→ **Text under study**:
========================================================================

# buffalo head cichlid set up



## james1983 (Dec 23, 2007)

I'm thinking of the following setup. I would like opinions on things to change or add. It'll be a 4ft 65 gallon tank.

Buffalo head pair
6-8 Congo tetra
4 syno nigriventris
Lots of anubias and driftwood.

A little current for the cichlids, but not enough to disrupt the cats or tetra.


----------



## KempDesign (Feb 27, 2014)

Thinking about doing a 55 with the same exact set up. The only difference is I would like to add one other pair of cichlids. Not sure which yet. I am picking up a complete 55 for $75 from a friend so this will be my next tank after I finish my 210 Mbuna tank.


----------



## Deeda (Oct 12, 2012)

I'm not sure about the Congo tetras as a tank mate but you can check the 20 long Cookie Cutter setup in the Library for some tank mate suggestions. Your tank size should be a great set up!

========================================================================

→ **Given data**:
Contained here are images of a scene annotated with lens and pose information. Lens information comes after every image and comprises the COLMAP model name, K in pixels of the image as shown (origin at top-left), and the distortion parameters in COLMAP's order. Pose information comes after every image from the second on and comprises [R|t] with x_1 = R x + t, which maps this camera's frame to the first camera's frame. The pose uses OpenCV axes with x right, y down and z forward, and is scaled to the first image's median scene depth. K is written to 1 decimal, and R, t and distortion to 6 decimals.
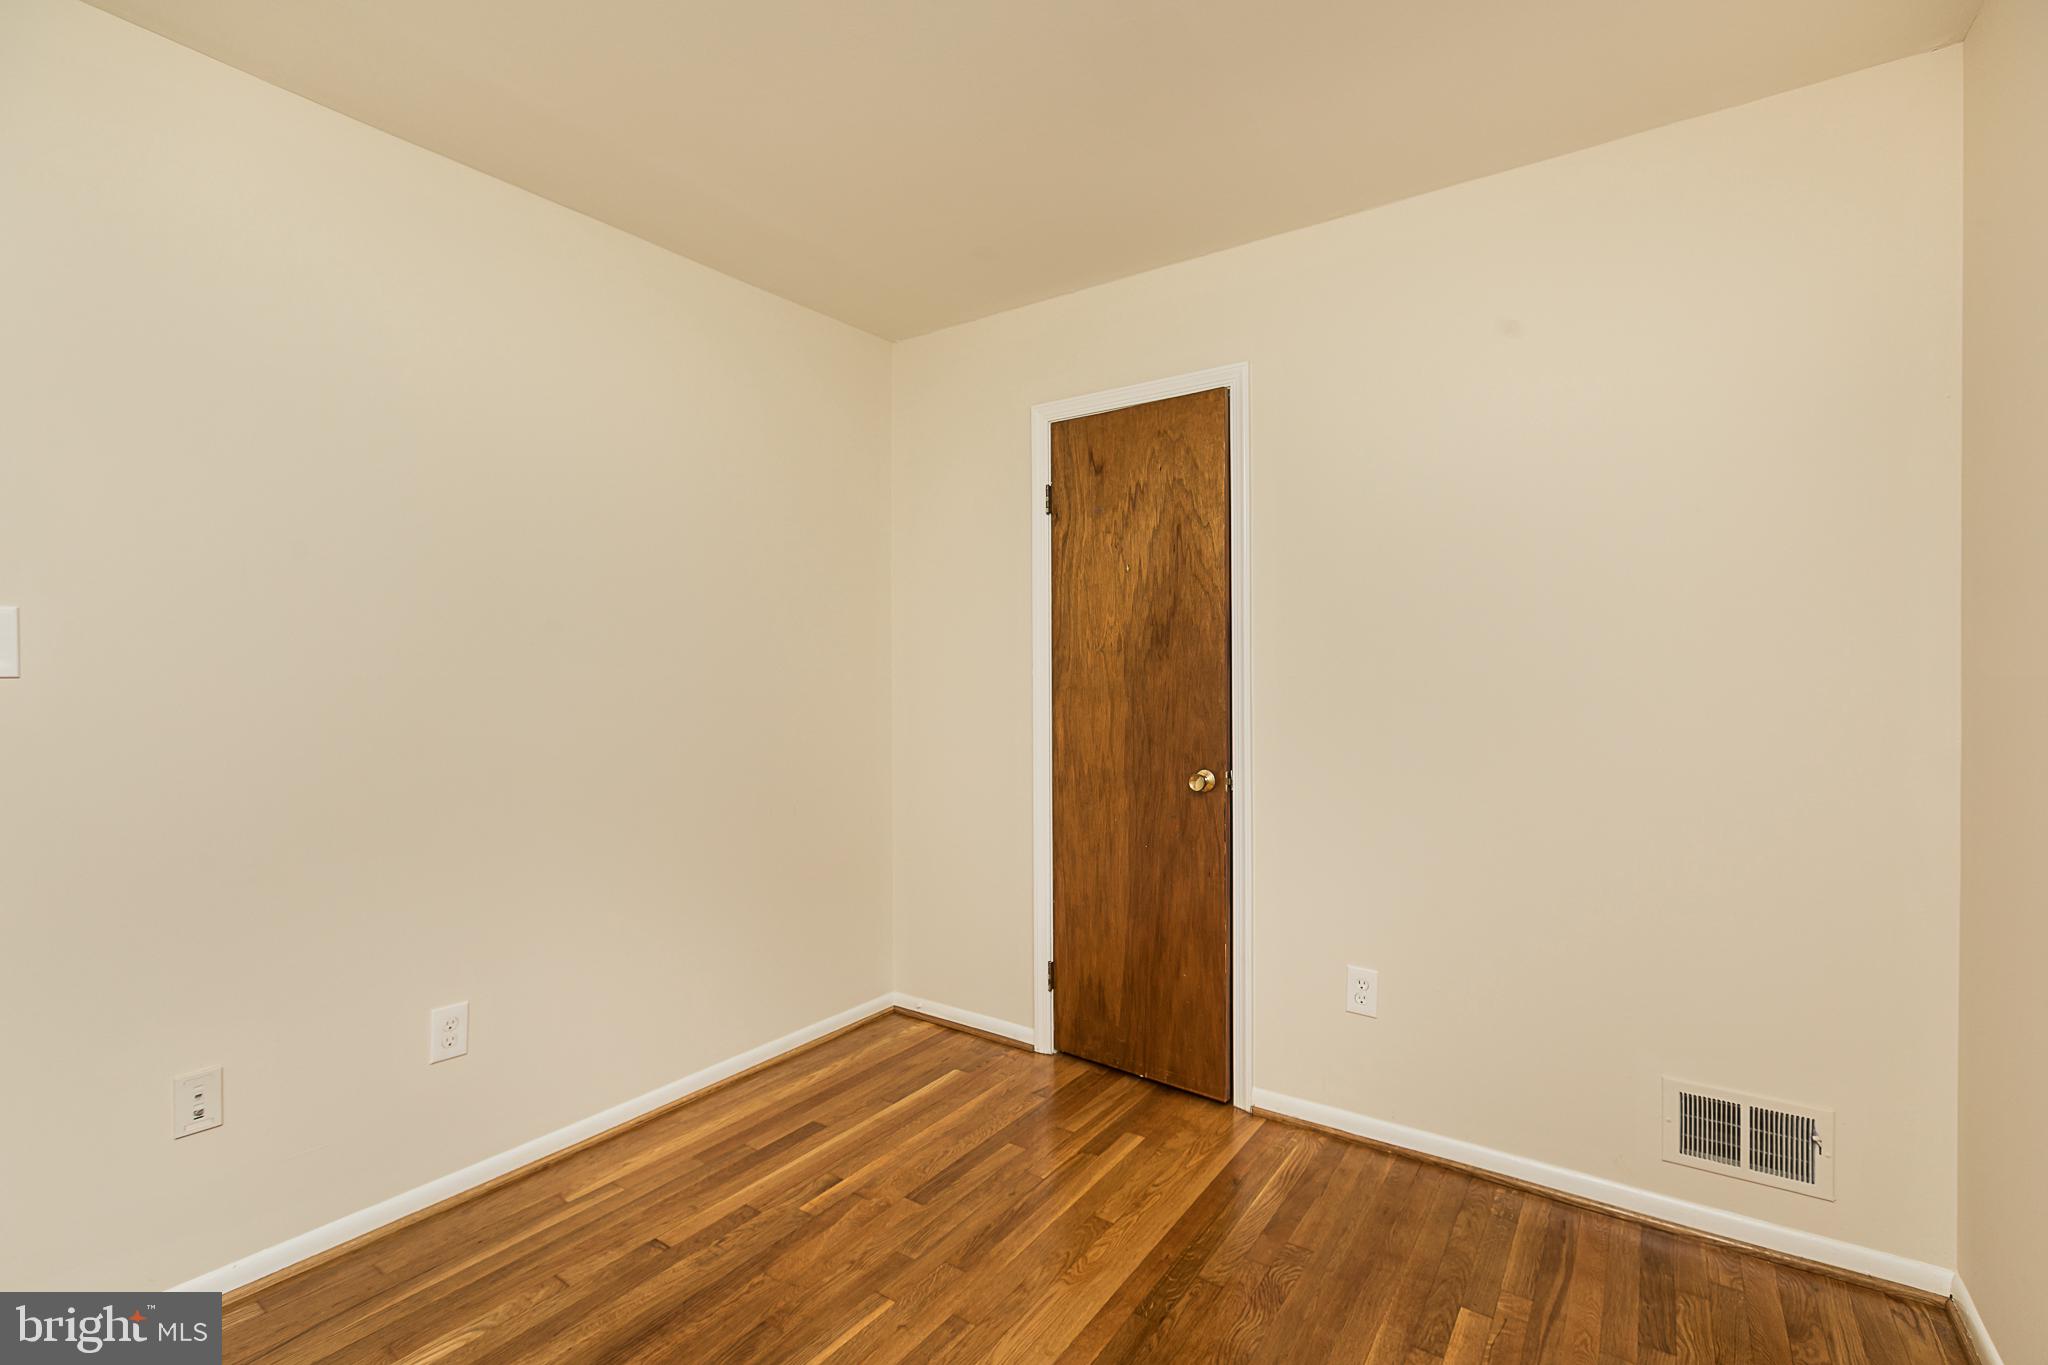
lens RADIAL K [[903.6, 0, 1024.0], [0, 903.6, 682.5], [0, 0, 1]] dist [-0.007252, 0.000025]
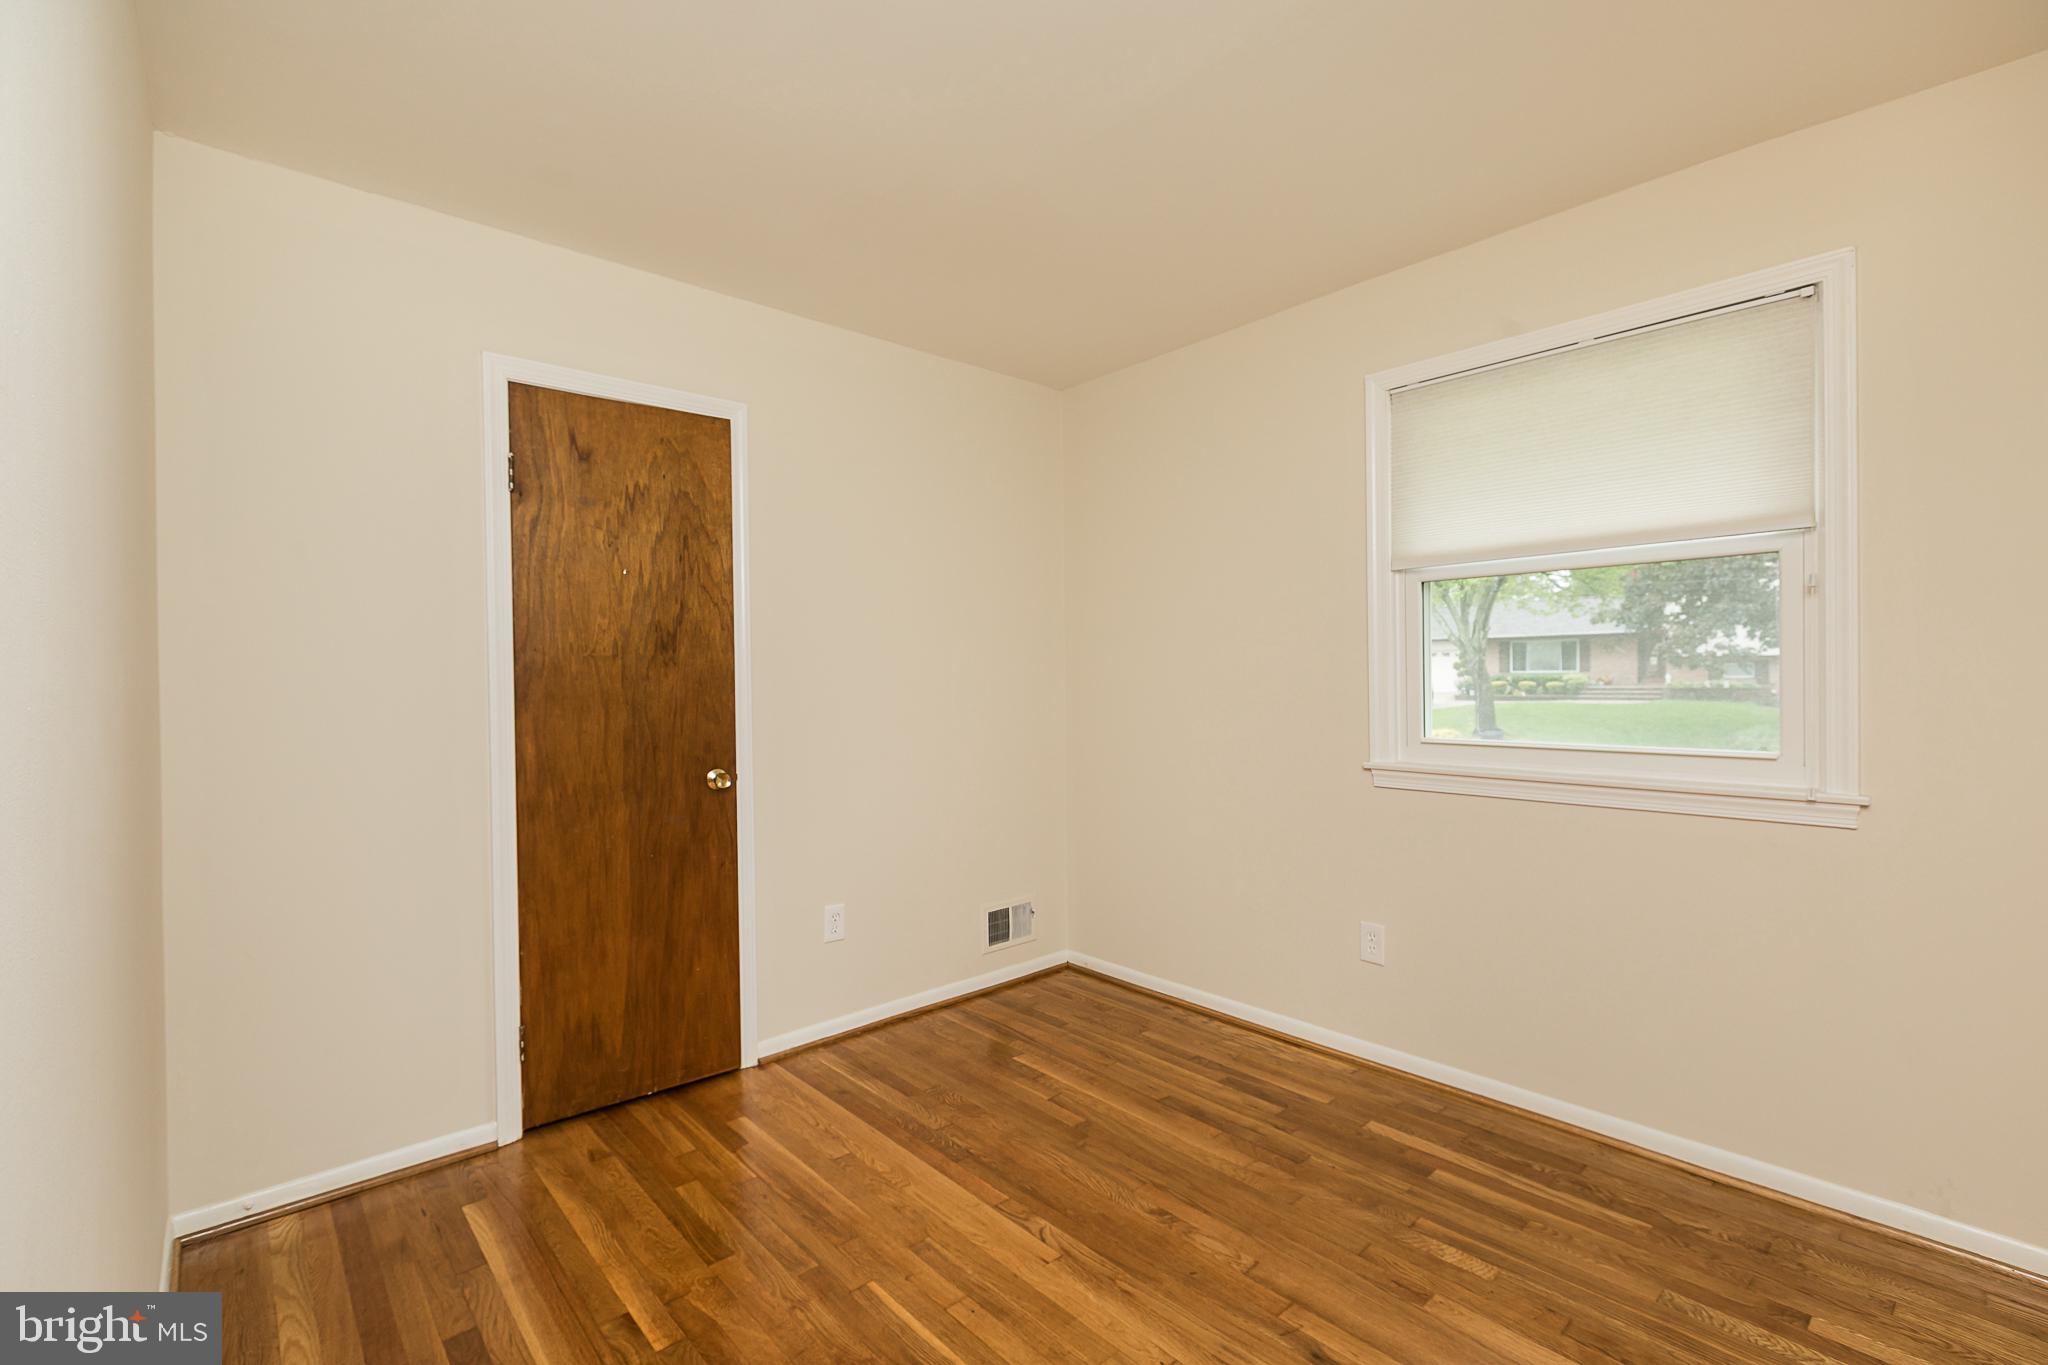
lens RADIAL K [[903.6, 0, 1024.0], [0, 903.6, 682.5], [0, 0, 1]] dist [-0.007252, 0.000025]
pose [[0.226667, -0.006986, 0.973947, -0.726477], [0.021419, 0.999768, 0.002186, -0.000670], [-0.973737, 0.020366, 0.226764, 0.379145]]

========================================================================

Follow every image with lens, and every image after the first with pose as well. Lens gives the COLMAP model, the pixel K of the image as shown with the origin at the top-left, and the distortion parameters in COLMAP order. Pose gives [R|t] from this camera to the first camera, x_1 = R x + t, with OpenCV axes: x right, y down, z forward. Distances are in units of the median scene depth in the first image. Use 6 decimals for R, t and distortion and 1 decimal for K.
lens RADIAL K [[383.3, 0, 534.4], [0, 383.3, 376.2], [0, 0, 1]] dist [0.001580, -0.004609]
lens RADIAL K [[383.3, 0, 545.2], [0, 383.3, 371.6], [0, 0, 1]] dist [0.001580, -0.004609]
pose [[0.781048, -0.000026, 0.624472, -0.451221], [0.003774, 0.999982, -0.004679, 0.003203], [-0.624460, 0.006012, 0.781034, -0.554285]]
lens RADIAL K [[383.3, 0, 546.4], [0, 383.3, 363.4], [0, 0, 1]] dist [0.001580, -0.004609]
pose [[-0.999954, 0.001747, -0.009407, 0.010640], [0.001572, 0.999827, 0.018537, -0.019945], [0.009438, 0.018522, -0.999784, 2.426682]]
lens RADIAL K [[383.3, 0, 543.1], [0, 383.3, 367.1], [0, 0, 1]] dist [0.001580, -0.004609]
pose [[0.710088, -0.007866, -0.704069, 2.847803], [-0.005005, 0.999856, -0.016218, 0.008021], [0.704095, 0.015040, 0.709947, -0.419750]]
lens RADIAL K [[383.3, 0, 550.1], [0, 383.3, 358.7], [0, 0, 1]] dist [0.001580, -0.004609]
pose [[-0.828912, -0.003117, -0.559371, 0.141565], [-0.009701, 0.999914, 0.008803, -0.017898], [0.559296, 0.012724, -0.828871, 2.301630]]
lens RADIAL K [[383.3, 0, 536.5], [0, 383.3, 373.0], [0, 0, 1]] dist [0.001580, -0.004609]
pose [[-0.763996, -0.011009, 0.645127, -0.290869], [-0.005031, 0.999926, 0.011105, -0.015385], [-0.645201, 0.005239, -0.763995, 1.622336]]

========================================================================

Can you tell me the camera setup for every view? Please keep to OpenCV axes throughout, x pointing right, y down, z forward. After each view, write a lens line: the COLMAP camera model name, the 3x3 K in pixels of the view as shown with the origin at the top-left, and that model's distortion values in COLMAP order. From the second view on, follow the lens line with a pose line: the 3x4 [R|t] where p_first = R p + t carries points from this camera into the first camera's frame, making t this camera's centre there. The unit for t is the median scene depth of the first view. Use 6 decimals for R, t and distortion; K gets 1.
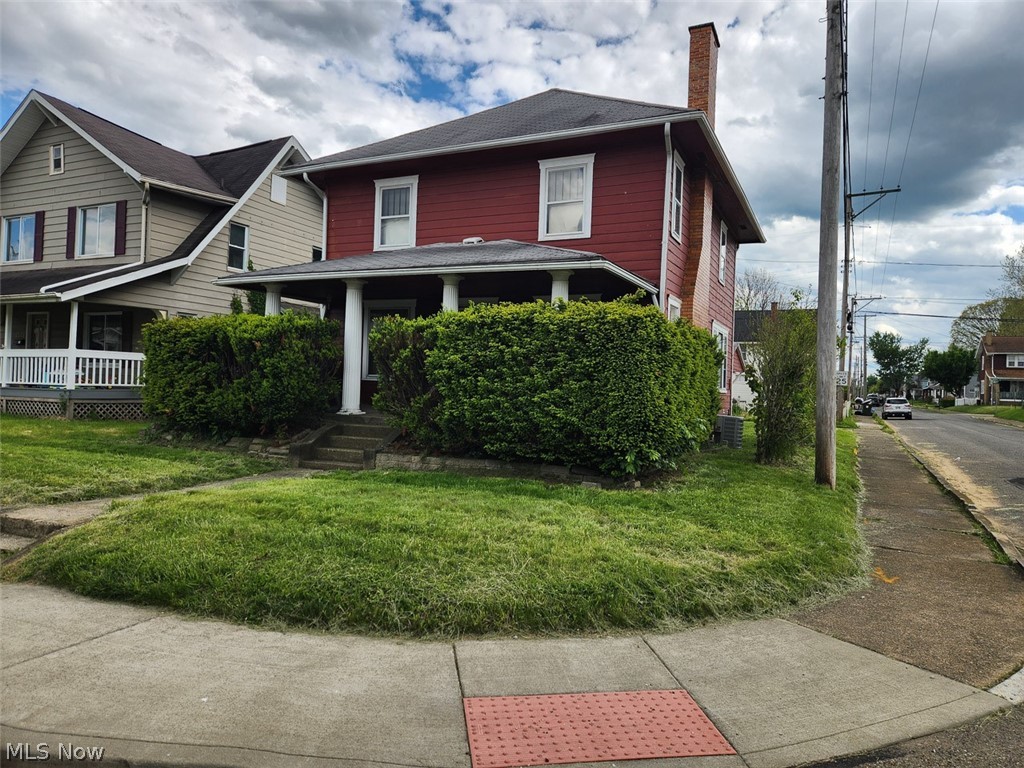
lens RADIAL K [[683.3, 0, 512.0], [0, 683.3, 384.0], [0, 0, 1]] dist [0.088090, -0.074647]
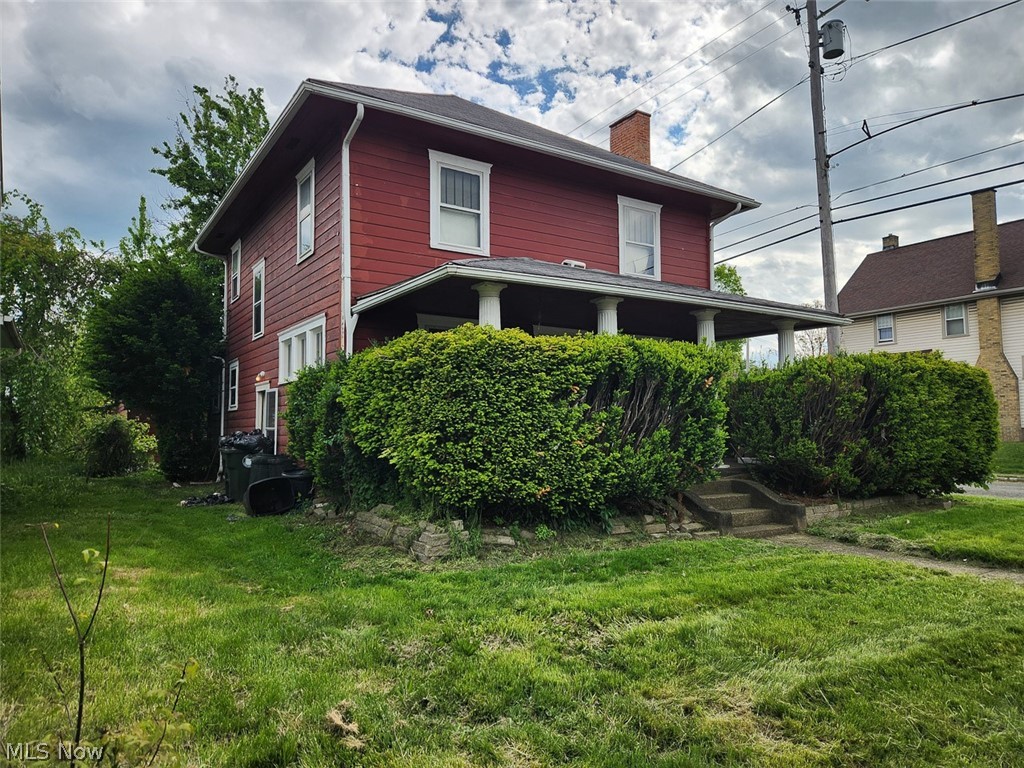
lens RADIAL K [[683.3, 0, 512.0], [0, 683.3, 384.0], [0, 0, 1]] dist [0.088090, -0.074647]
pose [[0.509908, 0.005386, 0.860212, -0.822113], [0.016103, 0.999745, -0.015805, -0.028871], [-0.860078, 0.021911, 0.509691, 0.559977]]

========================================================================

→ **Study questions**:
#1 From the buffalo head cichlid thread, pull out the part that opens with the words containing "I'm thinking of" and closes with "cats or tetra.".
#2 Using the buffalo head cichlid thread, answer each item below briefly.
(a) What size and volume of tank does the first post plan to use?
(b) How much is KempDesign paying a friend for the complete 55?
(c) Which tank does KempDesign mean to finish before starting the 55?
#3 Decide whether each statement agrees with the buffalo head cichlid thread. Answer yes or no, and quote the words that settle it.
(a) The first post plans to keep 4 syno nigriventris.
(b) KempDesign has already picked the extra pair of cichlids to add.
(c) Deeda suggests looking at a 20 long Cookie Cutter setup in the Library.

→ **Solutions for each task**:
#1
I'm thinking of the following setup. I would like opinions on things to change or add. It'll be a 4ft 65 gallon tank.

Buffalo head pair
6-8 Congo tetra
4 syno nigriventris
Lots of anubias and driftwood.

A little current for the cichlids, but not enough to disrupt the cats or tetra.

#2
(a) A 4ft, 65 gallon tank.
(b) $75.
(c) The 210 Mbuna tank.

#3
(a) Yes: "4 syno nigriventris"
(b) No: "Not sure which yet."
(c) Yes: "you can check the 20 long Cookie Cutter setup in the Library for some tank mate suggestions"